(Stored data)
########################################
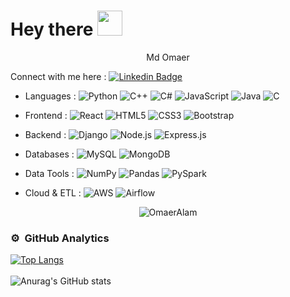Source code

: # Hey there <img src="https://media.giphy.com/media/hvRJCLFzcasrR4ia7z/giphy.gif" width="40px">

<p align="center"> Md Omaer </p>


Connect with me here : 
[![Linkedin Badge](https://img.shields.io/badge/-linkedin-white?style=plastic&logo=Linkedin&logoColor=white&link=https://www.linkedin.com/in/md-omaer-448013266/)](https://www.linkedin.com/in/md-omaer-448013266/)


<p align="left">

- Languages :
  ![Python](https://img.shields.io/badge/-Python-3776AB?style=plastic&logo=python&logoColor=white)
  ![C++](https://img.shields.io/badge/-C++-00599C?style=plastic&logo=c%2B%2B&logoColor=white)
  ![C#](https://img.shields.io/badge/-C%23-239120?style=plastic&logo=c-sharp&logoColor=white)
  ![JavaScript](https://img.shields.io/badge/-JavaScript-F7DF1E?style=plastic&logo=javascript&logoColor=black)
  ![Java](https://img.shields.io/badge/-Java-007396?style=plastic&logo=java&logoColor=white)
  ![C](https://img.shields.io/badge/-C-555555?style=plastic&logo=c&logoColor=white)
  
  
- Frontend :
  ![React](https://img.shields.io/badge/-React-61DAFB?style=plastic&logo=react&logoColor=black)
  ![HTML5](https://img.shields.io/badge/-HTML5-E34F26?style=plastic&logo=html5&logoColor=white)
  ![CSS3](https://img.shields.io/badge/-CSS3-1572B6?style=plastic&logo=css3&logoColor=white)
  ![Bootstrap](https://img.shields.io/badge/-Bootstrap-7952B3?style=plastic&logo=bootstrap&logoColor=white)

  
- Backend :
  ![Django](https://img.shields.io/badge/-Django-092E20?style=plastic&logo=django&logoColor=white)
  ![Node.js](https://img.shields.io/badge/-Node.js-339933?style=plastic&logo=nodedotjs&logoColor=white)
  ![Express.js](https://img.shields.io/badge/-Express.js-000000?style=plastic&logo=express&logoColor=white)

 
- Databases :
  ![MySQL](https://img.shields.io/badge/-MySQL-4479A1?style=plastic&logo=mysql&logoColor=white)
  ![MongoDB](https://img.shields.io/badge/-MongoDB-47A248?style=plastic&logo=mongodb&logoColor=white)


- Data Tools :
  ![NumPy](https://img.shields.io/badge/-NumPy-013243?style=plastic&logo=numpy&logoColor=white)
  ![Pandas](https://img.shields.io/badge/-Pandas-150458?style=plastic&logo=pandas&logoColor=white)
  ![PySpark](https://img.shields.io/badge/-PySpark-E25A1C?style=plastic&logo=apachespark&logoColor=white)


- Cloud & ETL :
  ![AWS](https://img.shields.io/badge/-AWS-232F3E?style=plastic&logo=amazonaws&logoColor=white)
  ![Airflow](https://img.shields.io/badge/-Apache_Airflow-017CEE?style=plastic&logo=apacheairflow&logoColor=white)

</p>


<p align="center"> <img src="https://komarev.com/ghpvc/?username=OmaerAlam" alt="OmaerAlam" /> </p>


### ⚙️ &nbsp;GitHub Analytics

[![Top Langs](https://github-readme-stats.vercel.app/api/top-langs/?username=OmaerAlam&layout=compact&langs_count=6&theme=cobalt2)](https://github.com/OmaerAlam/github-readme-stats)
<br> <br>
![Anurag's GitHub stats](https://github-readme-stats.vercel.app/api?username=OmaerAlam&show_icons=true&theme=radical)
########################################
ACTIVITY » Count how many lines in the listing above contain the string "theme", matching case exactly. Give only the number.

PROBLEM SOLUTION » 2